:: INSTRUCTION ::
Go through the data below. Pull out every line that has the word "phpBB".

(Saved data entries)
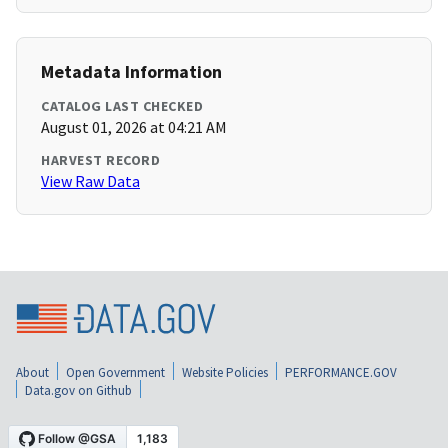
Metadata Information
CATALOG LAST CHECKED
August 01, 2026 at 04:21 AM
HARVEST RECORD
View Raw Data
About
Open Government
Website Policies
PERFORMANCE.GOV
Data.gov on Github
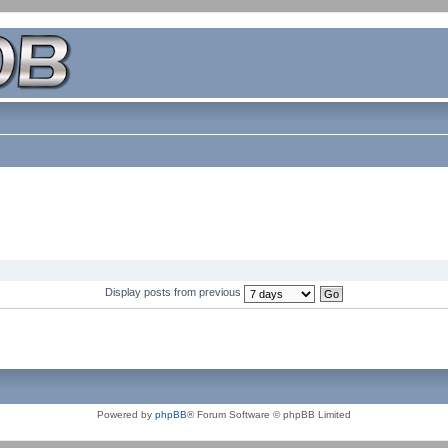
Display posts from previous
Powered by
phpBB
® Forum Software © phpBB Limited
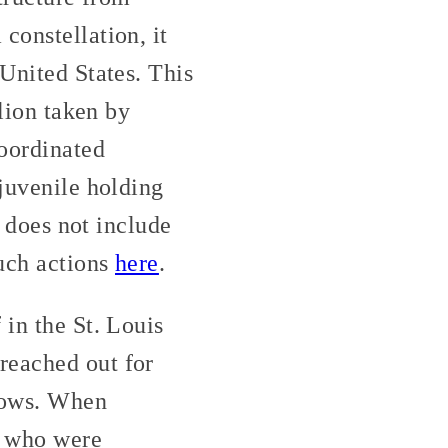
constellation, it
 United States. This
llion taken by
coordinated
 juvenile holding
o does not include
such actions
here
.
 in the St. Louis
reached out for
dows. When
se who were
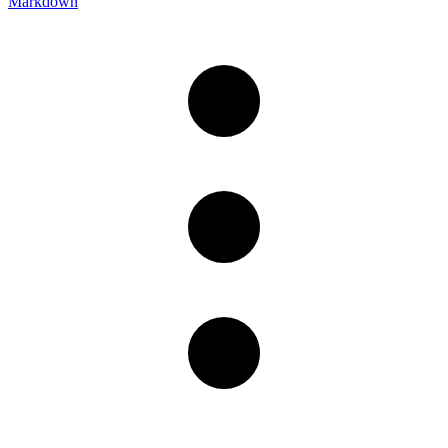
Markdown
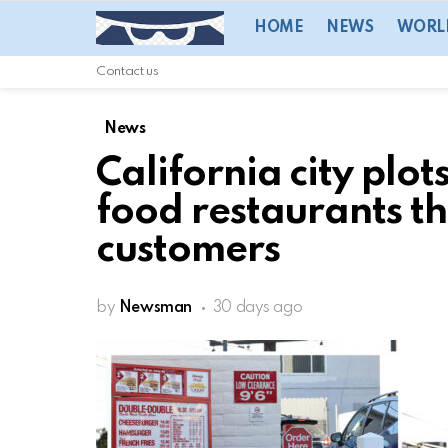
HOME
NEWS
WORL
Contact us
News
California city plot
food restaurants tha
customers
by
Newsman
30 days ago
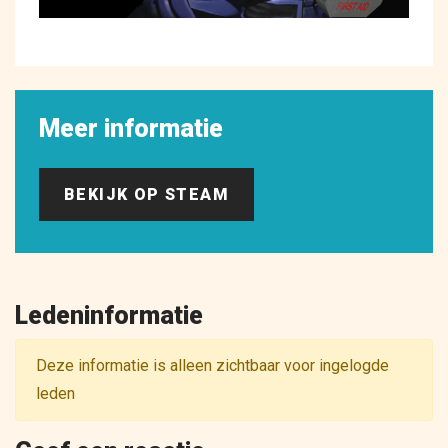
Meer informatie
BEKIJK OP STEAM
Ledeninformatie
Deze informatie is alleen zichtbaar voor ingelogde
leden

:: OUTPUT OF THE EXERCISE ::
phpBB
® Forum Software © phpBB Limited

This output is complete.